Human education works this way. We do not teach calculus by sampling uniformly from all mathematical text. We build prerequisites, introduce notation, choose examples that expose structure, vary one factor at a time, test transfer, and then use the newly formed abstraction to compress the next layer.

LLM pretraining often asks the model to infer the curriculum from the same stream it is supposed to learn from. That is an extraordinary burden.

A more powerful training loop would train the model for some interval, probe what skills and abstractions have formed, identify mastered and frontier regions, select examples that extend those abstractions, maintain enough broad replay to preserve coverage, and repeat.

The model should learn. The sampler should learn too.


6. What would count as a real breakthrough?

The hard part is measuring which examples are pedagogically useful.

Loss is easy to measure. Abstraction is not.

A high-loss example may be useful, or it may be noise. An easy example may be redundant, or it may be the missing bridge that stabilizes a new concept. A rare example may be unimportant, or it may unlock an entire class.

So the target is not simply "train on the hardest examples." It is to find examples with high abstraction yield: examples that make future examples easier to learn.

An example has high abstraction yield if training on it reduces loss across a cluster, improves transfer to held-out variations of the same rule, connects two previously separate representation regions, clarifies a concept boundary, or turns many memorized cases into one compressed rule.

A real breakthrough would not simply produce a better benchmark number. It would show that after discovering an abstraction, the model learns related cases faster.

The clean experiment is not to start with frontier LLMs. Start where the true abstractions are known: modular arithmetic, compositional grammars, symbolic programs, sparse polynomials, and small games. Fit the early IID learning curve. Then introduce a teacher whose curriculum is conditioned on what the student has actually formed, not on the true abstraction known in advance. A real bend would not be a one-time jump; it would be a sustained trajectory that beats the early power-law extrapolation because related cases become cheaper after structure is discovered.

The decisive question is not whether final accuracy improves. It is whether learning one abstraction reduces the sample or compute required to learn a family of related cases. After structure is found, does the next region become cheaper?

If the model merely gets better at the same rate, we have a shift.

If learning one abstraction makes a family of future examples cheaper, we have the beginning of compounding.

A fixed sampler gives us power-law refinement.

A learned sampler gives us curriculum.

An abstraction-aware sampler may give us compounding.

That is the difference between training a model and training a learner.


Papers this essay is thinking with

Kaplan et al., "Scaling Laws for Neural Language Models". Important because it made the straightness of language-model scaling curves practically unavoidable.

Hestness et al., "Deep Learning Scaling is Predictable, Empirically". Important because it showed similar power-law behavior across several domains and observed that model improvements often shift error curves more than change exponents.

Michaud et al., "The Quantization Model of Neural Scaling". Useful because it shows how many discrete learned skills can aggregate into a smooth power law.

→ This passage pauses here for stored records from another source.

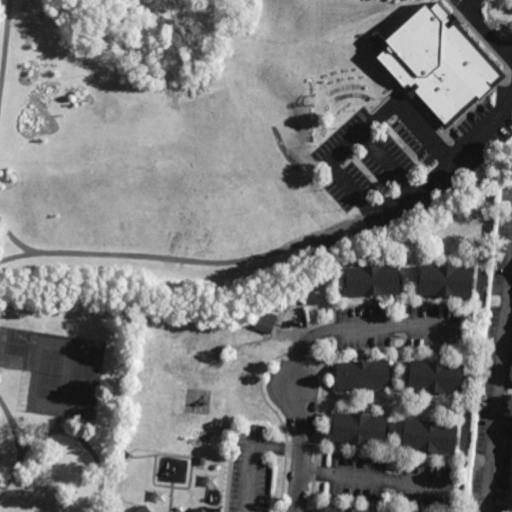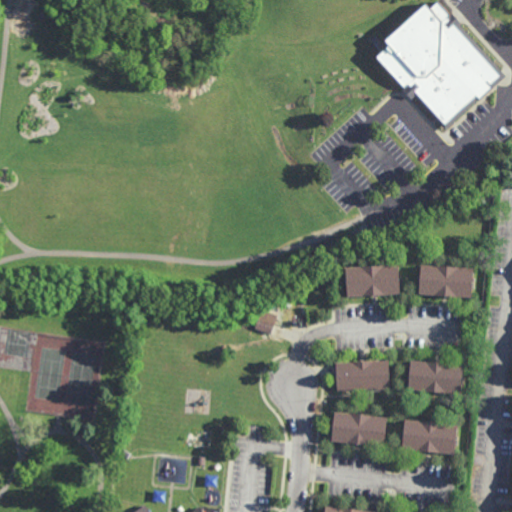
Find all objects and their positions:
road: (485, 30)
road: (5, 41)
building: (438, 63)
building: (440, 64)
road: (409, 120)
road: (376, 145)
parking lot: (402, 157)
road: (449, 164)
road: (352, 188)
road: (14, 239)
road: (85, 255)
building: (371, 278)
building: (445, 278)
building: (373, 281)
building: (446, 281)
building: (266, 321)
road: (359, 329)
road: (509, 341)
park: (50, 373)
parking lot: (495, 373)
building: (361, 374)
building: (363, 375)
building: (435, 376)
building: (436, 377)
park: (80, 378)
road: (500, 403)
park: (61, 404)
road: (60, 424)
road: (505, 426)
building: (226, 428)
building: (357, 428)
building: (359, 428)
road: (24, 435)
building: (428, 435)
building: (430, 436)
road: (81, 442)
road: (299, 450)
building: (124, 453)
road: (251, 456)
building: (200, 460)
building: (217, 466)
road: (11, 480)
road: (377, 480)
road: (501, 500)
building: (163, 509)
building: (170, 509)
building: (179, 509)
building: (340, 510)
building: (346, 510)
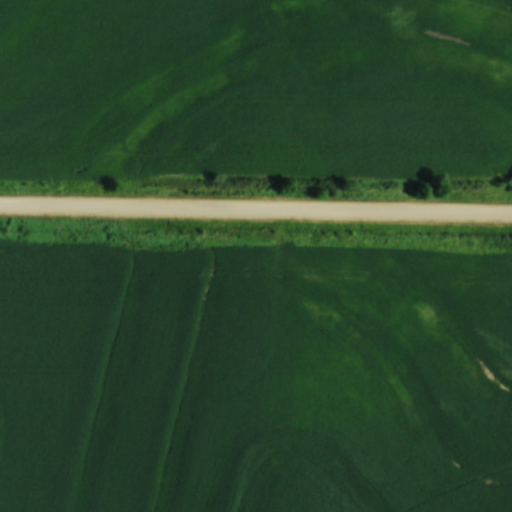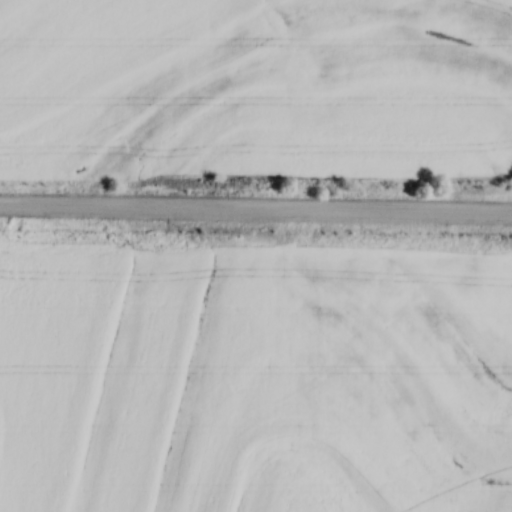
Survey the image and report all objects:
road: (255, 211)
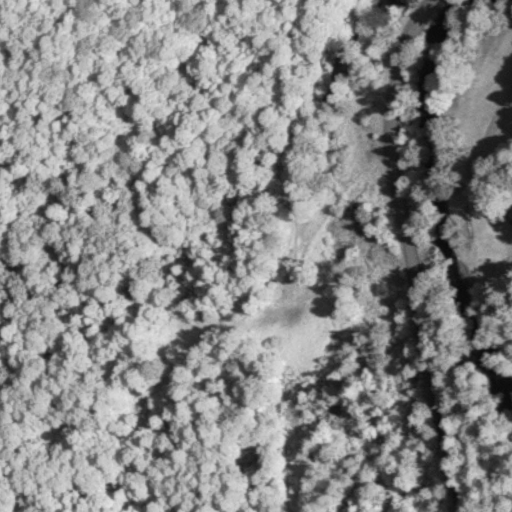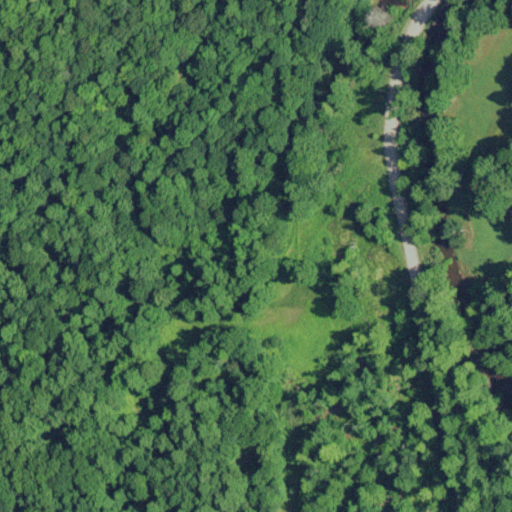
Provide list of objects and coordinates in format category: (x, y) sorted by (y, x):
road: (411, 253)
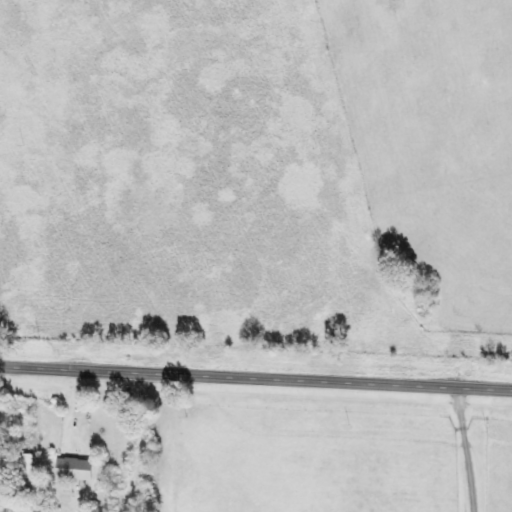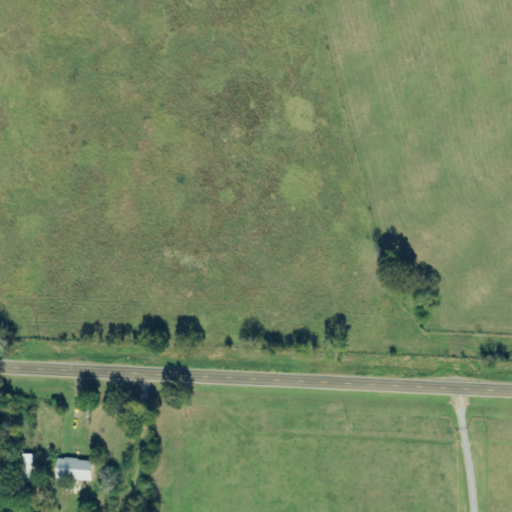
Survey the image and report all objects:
road: (2, 349)
road: (255, 363)
road: (217, 437)
building: (78, 469)
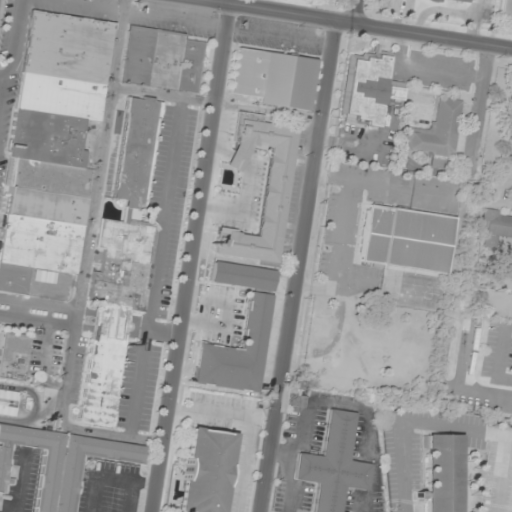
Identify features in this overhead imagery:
building: (458, 1)
road: (88, 6)
road: (124, 6)
building: (506, 8)
road: (358, 12)
road: (176, 21)
road: (352, 23)
road: (15, 38)
building: (162, 60)
building: (162, 61)
road: (2, 76)
building: (273, 78)
building: (273, 78)
building: (367, 88)
building: (367, 88)
road: (148, 91)
road: (2, 93)
building: (438, 130)
building: (439, 131)
building: (51, 145)
building: (52, 146)
building: (261, 190)
building: (262, 190)
road: (246, 205)
building: (496, 225)
building: (405, 237)
building: (406, 239)
road: (160, 251)
road: (193, 259)
building: (120, 265)
road: (304, 267)
road: (83, 272)
building: (242, 276)
road: (38, 304)
road: (20, 309)
road: (37, 319)
building: (239, 330)
building: (237, 352)
building: (13, 355)
road: (43, 355)
building: (102, 365)
building: (8, 402)
building: (10, 402)
road: (35, 405)
road: (411, 420)
building: (60, 461)
building: (62, 462)
building: (332, 464)
building: (333, 464)
building: (205, 470)
building: (206, 471)
building: (441, 472)
building: (441, 472)
road: (502, 474)
road: (110, 478)
road: (18, 482)
road: (130, 496)
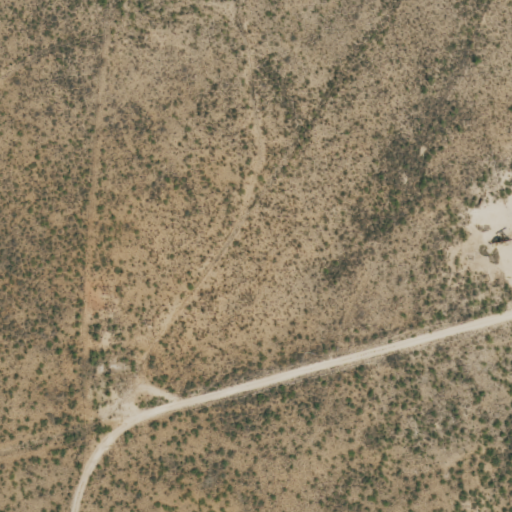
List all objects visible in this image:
road: (256, 408)
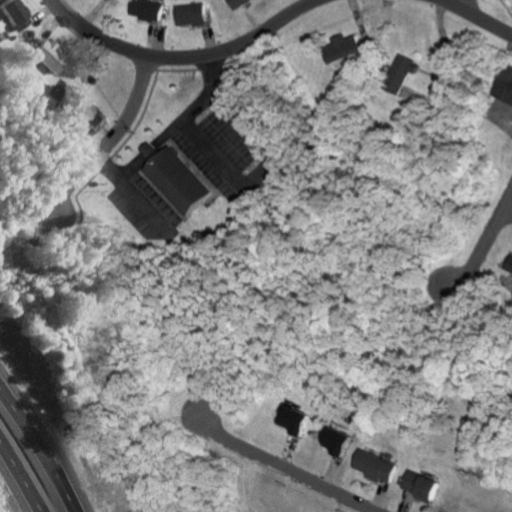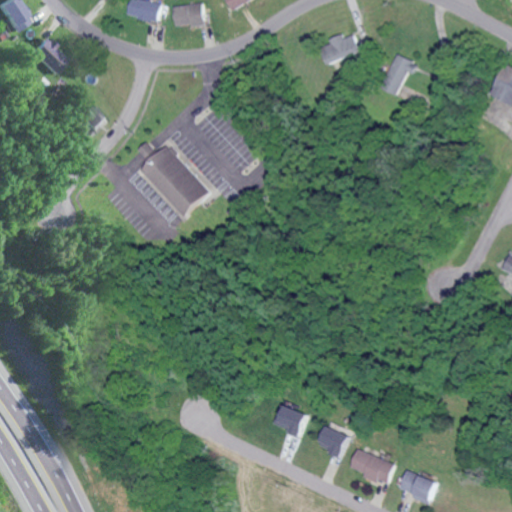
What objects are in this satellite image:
building: (241, 3)
road: (461, 4)
building: (147, 10)
building: (13, 15)
building: (192, 15)
road: (276, 21)
building: (342, 48)
building: (49, 55)
building: (399, 73)
building: (505, 85)
road: (182, 119)
building: (92, 120)
road: (109, 144)
road: (149, 150)
road: (272, 161)
road: (130, 167)
building: (179, 181)
road: (132, 195)
road: (505, 212)
road: (481, 241)
building: (509, 263)
building: (295, 418)
building: (340, 439)
road: (40, 445)
building: (378, 465)
road: (280, 466)
road: (17, 480)
building: (424, 484)
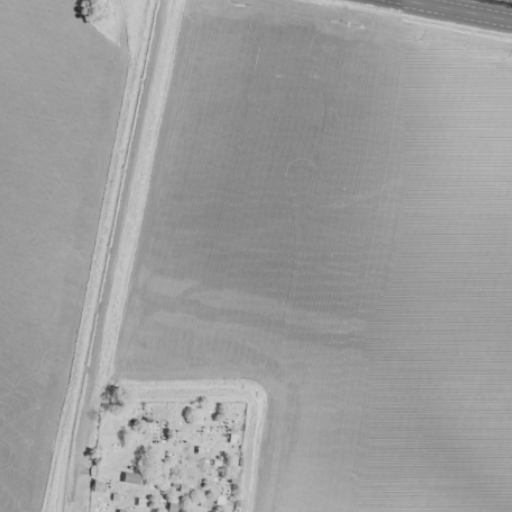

Sorscher et al., "Beyond Neural Scaling Laws: Beating Power Law Scaling via Data Pruning". Crucial because it demonstrates that better data selection can, in theory, break beyond power-law dataset scaling and potentially approach exponential scaling; it also reports better-than-power-law scaling in practice on ResNets trained on CIFAR-10, SVHN, and ImageNet.

DoReMi, Data Mixing Laws, RegMix, MATES, and OLMo-style curriculum work. Useful because they show the field moving from data as passive fuel toward data as an optimized control surface.

Grokking work. Important as a counterexample to any simplistic claim that neural networks never discover structure. They can; the open question is whether they can do so generally enough to change frontier-scale learning regimes.